This type of question has been asked quite a few times on this forum and others now, but I still haven't found a satisfactory answer to my problem.
Given an input signal: $$x_1(t)=\cos\big(2\pi ft\big)$$ A process derives an output signal: $$x_2(t)=\cos\big(2\pi (f+b)t+\phi\big)$$ My objective is to determine the phase lag $\phi$.
$b$ is an unknown perturbation to the input frequency very close to 0 due to the mechanical nature of the process. For example, a human trying to track this signal.
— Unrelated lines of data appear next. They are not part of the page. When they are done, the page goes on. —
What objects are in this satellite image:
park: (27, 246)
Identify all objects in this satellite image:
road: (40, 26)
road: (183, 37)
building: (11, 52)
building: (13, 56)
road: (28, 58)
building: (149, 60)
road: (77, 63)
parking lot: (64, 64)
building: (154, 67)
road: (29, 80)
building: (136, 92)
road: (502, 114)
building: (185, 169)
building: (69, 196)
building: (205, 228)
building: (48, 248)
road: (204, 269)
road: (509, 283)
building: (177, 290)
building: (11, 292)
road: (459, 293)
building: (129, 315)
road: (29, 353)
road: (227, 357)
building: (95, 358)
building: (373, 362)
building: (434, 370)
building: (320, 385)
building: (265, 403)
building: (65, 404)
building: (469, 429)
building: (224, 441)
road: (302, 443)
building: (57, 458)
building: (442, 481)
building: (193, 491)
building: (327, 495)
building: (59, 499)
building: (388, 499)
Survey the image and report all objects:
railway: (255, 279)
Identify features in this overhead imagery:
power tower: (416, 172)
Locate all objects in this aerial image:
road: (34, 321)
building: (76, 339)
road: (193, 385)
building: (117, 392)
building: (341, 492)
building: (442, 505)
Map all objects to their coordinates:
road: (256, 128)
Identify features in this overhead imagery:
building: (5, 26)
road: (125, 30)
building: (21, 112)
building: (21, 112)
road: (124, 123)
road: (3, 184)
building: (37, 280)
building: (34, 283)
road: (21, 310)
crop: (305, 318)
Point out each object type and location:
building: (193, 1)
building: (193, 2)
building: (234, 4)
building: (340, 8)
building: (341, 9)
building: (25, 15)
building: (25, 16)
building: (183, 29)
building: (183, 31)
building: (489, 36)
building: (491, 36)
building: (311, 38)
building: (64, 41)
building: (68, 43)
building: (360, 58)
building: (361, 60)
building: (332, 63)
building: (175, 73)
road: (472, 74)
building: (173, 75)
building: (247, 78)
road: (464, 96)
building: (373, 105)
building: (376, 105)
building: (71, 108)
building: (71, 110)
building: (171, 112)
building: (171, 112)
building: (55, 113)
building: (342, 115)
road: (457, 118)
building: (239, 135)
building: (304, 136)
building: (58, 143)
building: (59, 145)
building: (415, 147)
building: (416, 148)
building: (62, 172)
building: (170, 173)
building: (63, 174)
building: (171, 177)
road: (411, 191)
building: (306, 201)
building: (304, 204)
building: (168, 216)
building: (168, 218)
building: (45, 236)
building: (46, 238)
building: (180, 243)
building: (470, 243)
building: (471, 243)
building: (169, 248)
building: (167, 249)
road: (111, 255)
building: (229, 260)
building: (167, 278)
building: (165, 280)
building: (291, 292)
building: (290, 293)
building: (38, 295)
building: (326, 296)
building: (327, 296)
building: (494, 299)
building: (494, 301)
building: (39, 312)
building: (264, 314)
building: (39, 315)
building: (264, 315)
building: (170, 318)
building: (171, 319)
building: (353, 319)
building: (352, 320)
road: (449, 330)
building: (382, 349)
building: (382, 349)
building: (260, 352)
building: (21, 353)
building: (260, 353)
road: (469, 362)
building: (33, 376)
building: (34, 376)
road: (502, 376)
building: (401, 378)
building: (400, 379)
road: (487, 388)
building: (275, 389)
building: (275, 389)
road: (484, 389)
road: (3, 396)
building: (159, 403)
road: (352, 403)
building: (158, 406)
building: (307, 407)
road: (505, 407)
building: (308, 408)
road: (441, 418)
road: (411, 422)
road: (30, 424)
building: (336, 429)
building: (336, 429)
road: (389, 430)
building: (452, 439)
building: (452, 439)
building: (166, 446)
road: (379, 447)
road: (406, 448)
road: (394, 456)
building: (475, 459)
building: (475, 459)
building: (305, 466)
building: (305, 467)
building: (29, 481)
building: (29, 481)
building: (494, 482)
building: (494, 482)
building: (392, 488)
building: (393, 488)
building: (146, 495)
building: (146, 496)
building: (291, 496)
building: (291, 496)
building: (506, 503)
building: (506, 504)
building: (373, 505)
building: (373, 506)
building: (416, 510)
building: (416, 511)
If the perturbation is exactly zero, I'm able to use cross spectral density to determine the phase lag. However, if the perturbation is even 0.1% of the original frequency, then my answer is totally erroneous.
For example, in Python:
import numpy as np Fs = 1000 t = np.arange(0,1,1/Fs) x1 = np.cos(2*np.pi*100*t) x2 = np.cos(2*np.pi*100.1*t + np.pi/4) dft1 = np.fft.fft(x1); dft1 = dft1[0:int(n/2)+1]/Fs; dft2 = np.fft.fft(x2); dft2 = dft2[0:int(n/2)+1]/Fs; n = len(t) f = np.multiply(range(0,int(n/2)+1), Fs/n) csd = np.conj(dft1)*dft2 print(np.rad2deg(np.angle(csd[abs(csd)>0.05])))
Expect 45 but get 62.9 instead.
I've tried Hilbert transform and straight fft. Any idea?